EXTRACTED DATA Start Marker
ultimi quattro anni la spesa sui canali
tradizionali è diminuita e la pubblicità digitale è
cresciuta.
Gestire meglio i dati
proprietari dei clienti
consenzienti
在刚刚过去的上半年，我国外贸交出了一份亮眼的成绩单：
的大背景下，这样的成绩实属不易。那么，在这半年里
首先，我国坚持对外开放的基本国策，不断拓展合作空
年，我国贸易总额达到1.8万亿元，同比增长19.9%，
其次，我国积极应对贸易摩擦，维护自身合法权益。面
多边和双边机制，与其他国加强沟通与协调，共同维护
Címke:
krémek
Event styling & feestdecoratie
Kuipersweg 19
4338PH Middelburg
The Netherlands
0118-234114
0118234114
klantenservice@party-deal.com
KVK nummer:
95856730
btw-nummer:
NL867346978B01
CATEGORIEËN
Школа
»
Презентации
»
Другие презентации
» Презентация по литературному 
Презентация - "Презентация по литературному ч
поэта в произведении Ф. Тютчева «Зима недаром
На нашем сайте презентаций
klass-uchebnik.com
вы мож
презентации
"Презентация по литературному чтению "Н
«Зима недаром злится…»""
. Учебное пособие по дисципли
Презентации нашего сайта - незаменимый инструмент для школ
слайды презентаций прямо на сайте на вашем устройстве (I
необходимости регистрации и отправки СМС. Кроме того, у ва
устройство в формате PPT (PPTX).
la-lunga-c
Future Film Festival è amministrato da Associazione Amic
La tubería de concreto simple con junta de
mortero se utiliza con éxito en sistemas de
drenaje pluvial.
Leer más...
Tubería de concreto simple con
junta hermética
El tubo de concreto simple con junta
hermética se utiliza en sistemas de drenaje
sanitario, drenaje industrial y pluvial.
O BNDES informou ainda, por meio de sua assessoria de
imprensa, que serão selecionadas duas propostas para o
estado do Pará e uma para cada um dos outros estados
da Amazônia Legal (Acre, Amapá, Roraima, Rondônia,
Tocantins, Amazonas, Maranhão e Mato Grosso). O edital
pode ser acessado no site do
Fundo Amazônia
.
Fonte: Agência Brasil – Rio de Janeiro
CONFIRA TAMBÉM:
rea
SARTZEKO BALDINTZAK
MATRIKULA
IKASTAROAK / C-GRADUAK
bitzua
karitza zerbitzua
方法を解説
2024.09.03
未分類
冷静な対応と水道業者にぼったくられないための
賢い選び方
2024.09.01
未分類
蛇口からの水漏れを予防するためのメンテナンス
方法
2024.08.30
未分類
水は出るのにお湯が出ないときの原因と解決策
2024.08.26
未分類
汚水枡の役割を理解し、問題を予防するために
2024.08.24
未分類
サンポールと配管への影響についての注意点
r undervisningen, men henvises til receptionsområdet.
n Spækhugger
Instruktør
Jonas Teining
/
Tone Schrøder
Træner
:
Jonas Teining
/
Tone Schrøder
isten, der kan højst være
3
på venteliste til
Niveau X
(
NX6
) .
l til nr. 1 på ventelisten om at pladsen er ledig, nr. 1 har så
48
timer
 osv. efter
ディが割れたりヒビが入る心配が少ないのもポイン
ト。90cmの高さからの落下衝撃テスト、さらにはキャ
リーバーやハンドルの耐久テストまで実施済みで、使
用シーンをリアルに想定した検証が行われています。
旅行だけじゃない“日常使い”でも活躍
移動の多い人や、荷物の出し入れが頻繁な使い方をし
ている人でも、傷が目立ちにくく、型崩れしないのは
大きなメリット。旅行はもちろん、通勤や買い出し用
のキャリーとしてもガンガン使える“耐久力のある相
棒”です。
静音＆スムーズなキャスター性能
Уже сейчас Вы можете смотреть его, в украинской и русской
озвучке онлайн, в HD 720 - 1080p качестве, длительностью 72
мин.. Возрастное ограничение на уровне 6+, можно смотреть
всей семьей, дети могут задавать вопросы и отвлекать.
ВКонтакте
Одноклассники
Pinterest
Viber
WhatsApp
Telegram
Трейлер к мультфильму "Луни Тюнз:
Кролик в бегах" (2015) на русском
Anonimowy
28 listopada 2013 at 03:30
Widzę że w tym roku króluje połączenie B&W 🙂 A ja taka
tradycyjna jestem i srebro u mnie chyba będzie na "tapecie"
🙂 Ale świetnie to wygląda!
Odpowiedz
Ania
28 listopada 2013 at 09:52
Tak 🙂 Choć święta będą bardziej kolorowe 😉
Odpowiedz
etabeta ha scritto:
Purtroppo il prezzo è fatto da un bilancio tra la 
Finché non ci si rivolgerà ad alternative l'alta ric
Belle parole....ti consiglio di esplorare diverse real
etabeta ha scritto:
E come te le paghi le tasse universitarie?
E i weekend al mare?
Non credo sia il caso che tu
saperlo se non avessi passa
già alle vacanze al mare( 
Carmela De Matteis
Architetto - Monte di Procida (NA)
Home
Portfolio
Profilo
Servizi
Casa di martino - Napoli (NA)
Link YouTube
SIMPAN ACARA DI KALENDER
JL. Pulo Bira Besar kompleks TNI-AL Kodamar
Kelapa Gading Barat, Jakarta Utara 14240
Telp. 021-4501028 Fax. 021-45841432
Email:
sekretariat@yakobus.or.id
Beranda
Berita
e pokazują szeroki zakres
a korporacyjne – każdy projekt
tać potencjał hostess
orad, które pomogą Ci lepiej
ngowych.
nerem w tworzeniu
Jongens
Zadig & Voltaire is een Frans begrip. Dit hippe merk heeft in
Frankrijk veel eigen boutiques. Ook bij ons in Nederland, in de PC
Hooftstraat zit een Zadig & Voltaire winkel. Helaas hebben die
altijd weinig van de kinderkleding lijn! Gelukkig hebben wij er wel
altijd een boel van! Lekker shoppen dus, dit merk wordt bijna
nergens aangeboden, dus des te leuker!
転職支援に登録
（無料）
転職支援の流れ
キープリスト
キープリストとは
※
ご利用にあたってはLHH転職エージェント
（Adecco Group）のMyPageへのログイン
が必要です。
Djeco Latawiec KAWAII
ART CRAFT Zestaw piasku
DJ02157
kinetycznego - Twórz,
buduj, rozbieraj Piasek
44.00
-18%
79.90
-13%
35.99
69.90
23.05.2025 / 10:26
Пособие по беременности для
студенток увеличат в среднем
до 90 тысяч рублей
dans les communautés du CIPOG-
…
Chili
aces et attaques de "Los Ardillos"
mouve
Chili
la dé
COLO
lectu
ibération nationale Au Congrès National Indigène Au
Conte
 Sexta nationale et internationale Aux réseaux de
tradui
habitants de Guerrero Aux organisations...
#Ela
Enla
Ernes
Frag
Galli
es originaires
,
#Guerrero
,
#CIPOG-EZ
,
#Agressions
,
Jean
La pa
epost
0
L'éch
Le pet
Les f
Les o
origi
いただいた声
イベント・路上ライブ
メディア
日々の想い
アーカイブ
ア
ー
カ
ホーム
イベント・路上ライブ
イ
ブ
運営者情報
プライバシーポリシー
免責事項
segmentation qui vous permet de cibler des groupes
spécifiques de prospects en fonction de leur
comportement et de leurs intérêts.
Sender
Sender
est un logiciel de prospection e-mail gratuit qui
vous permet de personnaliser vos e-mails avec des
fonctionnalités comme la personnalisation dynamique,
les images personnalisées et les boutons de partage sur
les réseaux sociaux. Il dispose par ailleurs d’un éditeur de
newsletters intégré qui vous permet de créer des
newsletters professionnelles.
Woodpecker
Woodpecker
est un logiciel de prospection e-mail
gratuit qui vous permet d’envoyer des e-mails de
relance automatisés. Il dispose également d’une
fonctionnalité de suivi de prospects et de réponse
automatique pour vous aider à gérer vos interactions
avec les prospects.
EXTRACTED DATA End Marker
Once you have read the records above, set every one of them down again exactly.

ultimi quattro anni la spesa sui canali
tradizionali è diminuita e la pubblicità digitale è
cresciuta.
Gestire meglio i dati
proprietari dei clienti
consenzienti
在刚刚过去的上半年，我国外贸交出了一份亮眼的成绩单：
的大背景下，这样的成绩实属不易。那么，在这半年里
首先，我国坚持对外开放的基本国策，不断拓展合作空
年，我国贸易总额达到1.8万亿元，同比增长19.9%，
其次，我国积极应对贸易摩擦，维护自身合法权益。面
多边和双边机制，与其他国加强沟通与协调，共同维护
Címke:
krémek
Event styling & feestdecoratie
Kuipersweg 19
4338PH Middelburg
The Netherlands
0118-234114
0118234114
klantenservice@party-deal.com
KVK nummer:
95856730
btw-nummer:
NL867346978B01
CATEGORIEËN
Школа
»
Презентации
»
Другие презентации
» Презентация по литературному 
Презентация - "Презентация по литературному ч
поэта в произведении Ф. Тютчева «Зима недаром
На нашем сайте презентаций
klass-uchebnik.com
вы мож
презентации
"Презентация по литературному чтению "Н
«Зима недаром злится…»""
. Учебное пособие по дисципли
Презентации нашего сайта - незаменимый инструмент для школ
слайды презентаций прямо на сайте на вашем устройстве (I
необходимости регистрации и отправки СМС. Кроме того, у ва
устройство в формате PPT (PPTX).
la-lunga-c
Future Film Festival è amministrato da Associazione Amic
La tubería de concreto simple con junta de
mortero se utiliza con éxito en sistemas de
drenaje pluvial.
Leer más...
Tubería de concreto simple con
junta hermética
El tubo de concreto simple con junta
hermética se utiliza en sistemas de drenaje
sanitario, drenaje industrial y pluvial.
O BNDES informou ainda, por meio de sua assessoria de
imprensa, que serão selecionadas duas propostas para o
estado do Pará e uma para cada um dos outros estados
da Amazônia Legal (Acre, Amapá, Roraima, Rondônia,
Tocantins, Amazonas, Maranhão e Mato Grosso). O edital
pode ser acessado no site do
Fundo Amazônia
.
Fonte: Agência Brasil – Rio de Janeiro
CONFIRA TAMBÉM:
rea
SARTZEKO BALDINTZAK
MATRIKULA
IKASTAROAK / C-GRADUAK
bitzua
karitza zerbitzua
方法を解説
2024.09.03
未分類
冷静な対応と水道業者にぼったくられないための
賢い選び方
2024.09.01
未分類
蛇口からの水漏れを予防するためのメンテナンス
方法
2024.08.30
未分類
水は出るのにお湯が出ないときの原因と解決策
2024.08.26
未分類
汚水枡の役割を理解し、問題を予防するために
2024.08.24
未分類
サンポールと配管への影響についての注意点
r undervisningen, men henvises til receptionsområdet.
n Spækhugger
Instruktør
Jonas Teining
/
Tone Schrøder
Træner
:
Jonas Teining
/
Tone Schrøder
isten, der kan højst være
3
på venteliste til
Niveau X
(
NX6
) .
l til nr. 1 på ventelisten om at pladsen er ledig, nr. 1 har så
48
timer
 osv. efter
ディが割れたりヒビが入る心配が少ないのもポイン
ト。90cmの高さからの落下衝撃テスト、さらにはキャ
リーバーやハンドルの耐久テストまで実施済みで、使
用シーンをリアルに想定した検証が行われています。
旅行だけじゃない“日常使い”でも活躍
移動の多い人や、荷物の出し入れが頻繁な使い方をし
ている人でも、傷が目立ちにくく、型崩れしないのは
大きなメリット。旅行はもちろん、通勤や買い出し用
のキャリーとしてもガンガン使える“耐久力のある相
棒”です。
静音＆スムーズなキャスター性能
Уже сейчас Вы можете смотреть его, в украинской и русской
озвучке онлайн, в HD 720 - 1080p качестве, длительностью 72
мин.. Возрастное ограничение на уровне 6+, можно смотреть
всей семьей, дети могут задавать вопросы и отвлекать.
ВКонтакте
Одноклассники
Pinterest
Viber
WhatsApp
Telegram
Трейлер к мультфильму "Луни Тюнз:
Кролик в бегах" (2015) на русском
Anonimowy
28 listopada 2013 at 03:30
Widzę że w tym roku króluje połączenie B&W 🙂 A ja taka
tradycyjna jestem i srebro u mnie chyba będzie na "tapecie"
🙂 Ale świetnie to wygląda!
Odpowiedz
Ania
28 listopada 2013 at 09:52
Tak 🙂 Choć święta będą bardziej kolorowe 😉
Odpowiedz
etabeta ha scritto:
Purtroppo il prezzo è fatto da un bilancio tra la 
Finché non ci si rivolgerà ad alternative l'alta ric
Belle parole....ti consiglio di esplorare diverse real
etabeta ha scritto:
E come te le paghi le tasse universitarie?
E i weekend al mare?
Non credo sia il caso che tu
saperlo se non avessi passa
già alle vacanze al mare( 
Carmela De Matteis
Architetto - Monte di Procida (NA)
Home
Portfolio
Profilo
Servizi
Casa di martino - Napoli (NA)
Link YouTube
SIMPAN ACARA DI KALENDER
JL. Pulo Bira Besar kompleks TNI-AL Kodamar
Kelapa Gading Barat, Jakarta Utara 14240
Telp. 021-4501028 Fax. 021-45841432
Email:
sekretariat@yakobus.or.id
Beranda
Berita
e pokazują szeroki zakres
a korporacyjne – każdy projekt
tać potencjał hostess
orad, które pomogą Ci lepiej
ngowych.
nerem w tworzeniu
Jongens
Zadig & Voltaire is een Frans begrip. Dit hippe merk heeft in
Frankrijk veel eigen boutiques. Ook bij ons in Nederland, in de PC
Hooftstraat zit een Zadig & Voltaire winkel. Helaas hebben die
altijd weinig van de kinderkleding lijn! Gelukkig hebben wij er wel
altijd een boel van! Lekker shoppen dus, dit merk wordt bijna
nergens aangeboden, dus des te leuker!
転職支援に登録
（無料）
転職支援の流れ
キープリスト
キープリストとは
※
ご利用にあたってはLHH転職エージェント
（Adecco Group）のMyPageへのログイン
が必要です。
Djeco Latawiec KAWAII
ART CRAFT Zestaw piasku
DJ02157
kinetycznego - Twórz,
buduj, rozbieraj Piasek
44.00
-18%
79.90
-13%
35.99
69.90
23.05.2025 / 10:26
Пособие по беременности для
студенток увеличат в среднем
до 90 тысяч рублей
dans les communautés du CIPOG-
…
Chili
aces et attaques de "Los Ardillos"
mouve
Chili
la dé
COLO
lectu
ibération nationale Au Congrès National Indigène Au
Conte
 Sexta nationale et internationale Aux réseaux de
tradui
habitants de Guerrero Aux organisations...
#Ela
Enla
Ernes
Frag
Galli
es originaires
,
#Guerrero
,
#CIPOG-EZ
,
#Agressions
,
Jean
La pa
epost
0
L'éch
Le pet
Les f
Les o
origi
いただいた声
イベント・路上ライブ
メディア
日々の想い
アーカイブ
ア
ー
カ
ホーム
イベント・路上ライブ
イ
ブ
運営者情報
プライバシーポリシー
免責事項
segmentation qui vous permet de cibler des groupes
spécifiques de prospects en fonction de leur
comportement et de leurs intérêts.
Sender
Sender
est un logiciel de prospection e-mail gratuit qui
vous permet de personnaliser vos e-mails avec des
fonctionnalités comme la personnalisation dynamique,
les images personnalisées et les boutons de partage sur
les réseaux sociaux. Il dispose par ailleurs d’un éditeur de
newsletters intégré qui vous permet de créer des
newsletters professionnelles.
Woodpecker
Woodpecker
est un logiciel de prospection e-mail
gratuit qui vous permet d’envoyer des e-mails de
relance automatisés. Il dispose également d’une
fonctionnalité de suivi de prospects et de réponse
automatique pour vous aider à gérer vos interactions
avec les prospects.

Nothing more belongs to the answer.